SUPPLIED PASSAGE →
****

Applies to SUSE Linux Enterprise Server 12

8 Overview

libvirt is a library that provides a common API for managing popular virtualization solutions, among them KVM, LXC, and Xen. The library provides a normalized management API for these virtualization solutions, allowing a stable, cross-hypervisor interface for higher-level management tools. The library also provides APIs for management of virtual networks and storage on the VM Host Server. The configuration of each VM Guest is stored in an XML file.

With libvirt you can also manage your VM Guests remotely. It supports TLS encryption and x509 certificates as well as authentication with SASL.

The communication between the virtualization solutions (KVM, Xen, LXC) and the libvirt API is managed by the daemon libvirtd, which needs to run on the VM Host Server. libvirt client applications such as virt-manager, possibly running on a remote machine, communicate with libvirtd running on the VM Host Server, which services the requestusing native hypervisor APIs. Use the following commands to start and stop libvirtd or check its status:

# systemctl start libvirtd.service 

# systemctl status libvirtd.service
libvirtd.service - Virtualization daemon
Loaded: loaded (/usr/lib/systemd/system/libvirtd.service; enabled)
Active: active (running) since Mon 2014-05-12 08:49:40 EDT; 2s ago
[...]

# systemctl stop libvirtd.service

# systemctl status libvirtd.service
[...]
Active: inactive (dead) since Mon 2014-05-12 08:51:11 EDT; 4s ago
[...]

To automatically start libvirtd at boot time, either activate it using the YaST Services Manager module or by entering the following command:

systemctl enable libvirtd.service

The following libvirt-based tools are available on SUSE Linux Enterprise Server. They do not need to be run on the VM Host Server, allowing management of VM Host Servers and VM Guests via remote connections. This enables managing VM Host Servers centrally from a single workstation, alleviating the need to access each VM Host Server individually.

Virtual Machine Manager (virt-manager)

The Virtual Machine Manager is a desktop tool for managing VM Guests. It provides the ability to control the life cycle of existing machines (start/shutdown, pause/resume, save/restore) and create new VM Guests. It allows managing various types of storage and virtual networks. It provides access the graphical console of VM Guests with a built-in VNC viewer and can be used to view performance statistics. virt-manager supports connecting to a local libvirtd, managing a local VM Host Server, or a remote libvirtd managing a remote VM Host Server.

****

SUPPLIED DATA →

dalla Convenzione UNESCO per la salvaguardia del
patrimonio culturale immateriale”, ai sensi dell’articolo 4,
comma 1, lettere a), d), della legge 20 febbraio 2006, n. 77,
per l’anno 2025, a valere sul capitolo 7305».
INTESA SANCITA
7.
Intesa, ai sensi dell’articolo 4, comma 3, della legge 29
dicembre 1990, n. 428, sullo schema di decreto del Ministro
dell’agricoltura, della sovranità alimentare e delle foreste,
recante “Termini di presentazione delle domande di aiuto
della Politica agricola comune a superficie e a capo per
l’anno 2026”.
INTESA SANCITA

****

WORK INSTRUCTIONS →
1: Answer these questions from the libvirt overview:
(a) Where is the configuration of each VM Guest stored?
(b) Which daemon has to run on the VM Host Server?
(c) What does Virtual Machine Manager use to give access to the graphical console of VM Guests?
2: Proceed with the libvirt overview, starting right after its last sentence.
The records are separate material and have nothing to do with the libvirt overview.

REPLIES →
1:
(a) In an XML file.
(b) libvirtd.
(c) A built-in VNC viewer.

2:
To start the Virtual Machine Manager, enter virt-manager at the command prompt.

virt-viewer

A viewer for the graphical console of a VM Guest. It uses SPICE (configured by default on the VM Guest) or VNC protocols and supports TLS and x509 certificates. VM Guests can be accessed by name, ID, or UUID. If the guest is not already running, the viewer can be told to wait until the guest starts, before attempting to connect to the console. virt-viewer is not installed by default and is available after installing the package virt-viewer.

virt-install

A command line tool for creating new VM Guests using the libvirt library. It supports graphical installations via VNC or SPICE protocols. Given suitable command line arguments, virt-install can run completely unattended. This allows for easy automation of guest installs. virt-install is the default installation tool used by the Virtual Machine Manager.

vm-install

A tool to set up a VM Guest, configure its devices and start the operating system installation. Starts a GUI wizard when called from a graphical user interface. When invoked on a terminal, starts the wizard in command-line mode. vm-install can be selected as the installation tool when creating a new virtual machine in the Virtual Machine Manager.

virsh

A command line tool to manage VM Guests with similar functionality as the Virtual Machine Manager. Allows you to change a VM Guest's status (start, stop, pause, etc.) to set up new guests and devices and to edit existing configurations. virsh is also useful to script VM Guest management operations.

virsh works like Subversion's svn command or zypper: it takes the first arguments as a command and further arguments as options to this command:

virsh [-c URI] commanddomain-id [OPTIONS]

Just like zypper, virsh can also be called without a command. In this case it starts a shell waiting for your commands. This mode is useful when having to run subsequent commands:

~> virsh -c qemu+ssh://wilber@mercury.example.com/system
Enter passphrase for key '/home/wilber/.ssh/id_rsa': 
Welcome to virsh, the virtualization interactive terminal.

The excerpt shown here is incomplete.